The only logical plan to me is to unite as a common group of people-as members of humanity-who will not discuss malignant reports from the media; to recognize that their bullshit is click-bait; to stay silent as a choice because we are aware that these assholes want a hateful reaction from us. But this “logical” solution is not feasible. Even if not one single person fell victim to the media’s click-bait and even if not one single comment were uttered, their ideas are still circulated. These insults will still be published. It’s like when Melania Trump wore the infamous jacket that stated, “I really don’t care, do you?” to visit the detention centers on the Texas-Mexico border. It was a publicity stunt. When people voiced their anger, they were immediately attacked and disregarded as hypocrites who were only concerned with fashion choices instead of the wonderful decision the First Lady made to see these children who had been separated from their parents. If not one person had commented on her stupid jacket, then perhaps neither the Trump administration nor the media would have gotten what they wanted. But to stay silent also feels like being walked all over. Staying silent means swallowing your pride and your anger and losing the fight.

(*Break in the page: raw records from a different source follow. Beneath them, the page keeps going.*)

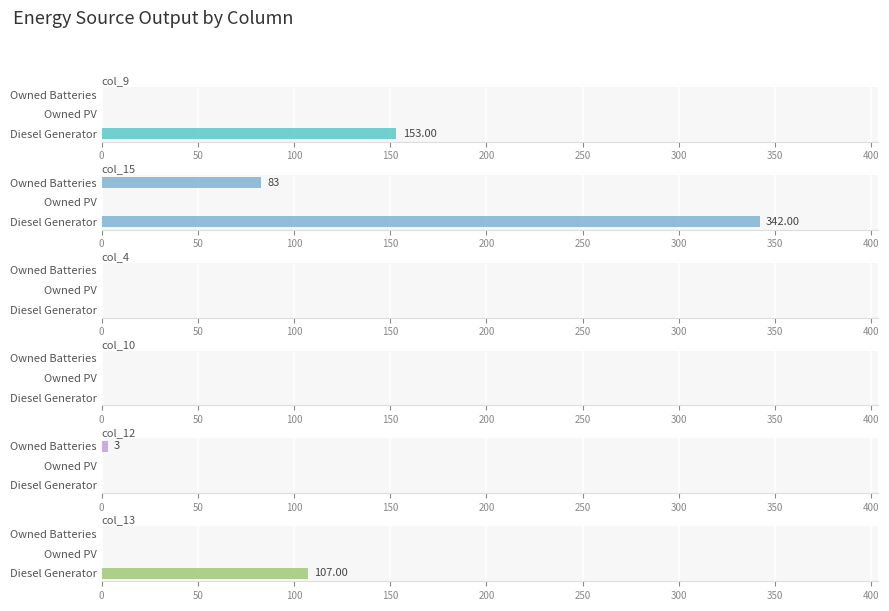

What are all the series names shown in the legend?

col_9, col_15, col_4, col_10, col_12, col_13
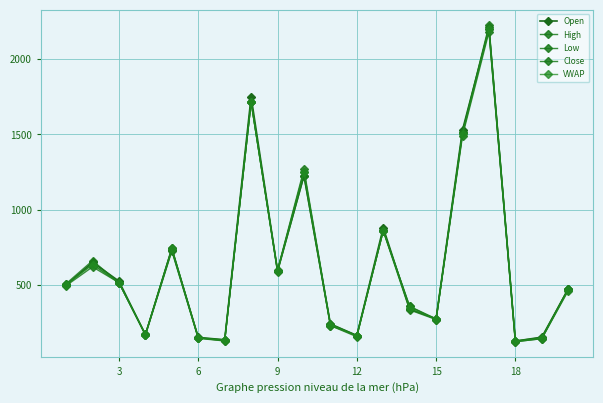

How many times do Close and VWAP cross each other?

9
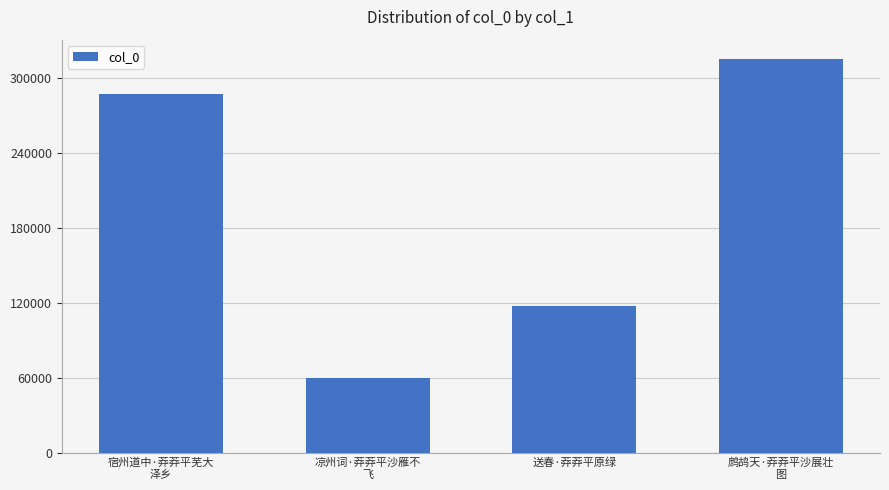

Rank the categories by value from lowest to highest.

凉州词·莽莽平沙雁不
飞, 送春·莽莽平原绿, 宿州道中·莽莽平芜大
泽乡, 鹧鸪天·莽莽平沙展壮
图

All I can think of doing is being aware of the irresponsible way media outlets report their news and then carefully choosing our reactions. I can learn to differentiate between which reactions and comments are productive and which ones are destructive. I am not sure what the solution is. But I know that I can learn from this and from Mollie’s life. I can learn that I have my own biases and premature opinions and I can be cruel with them. I can learn to sit back and reflect on the fact that I need to mean what I say and understand all humans, not just those that share the color of my skin because it is comfortable for me to do so. I can learn that I should not always attack first. I can learn that while I always have my guard up, I do not have to jump to my own race’s defense when no shots have been fired by another race. They are pitting us against each other, and we need to be smart enough to recognize that.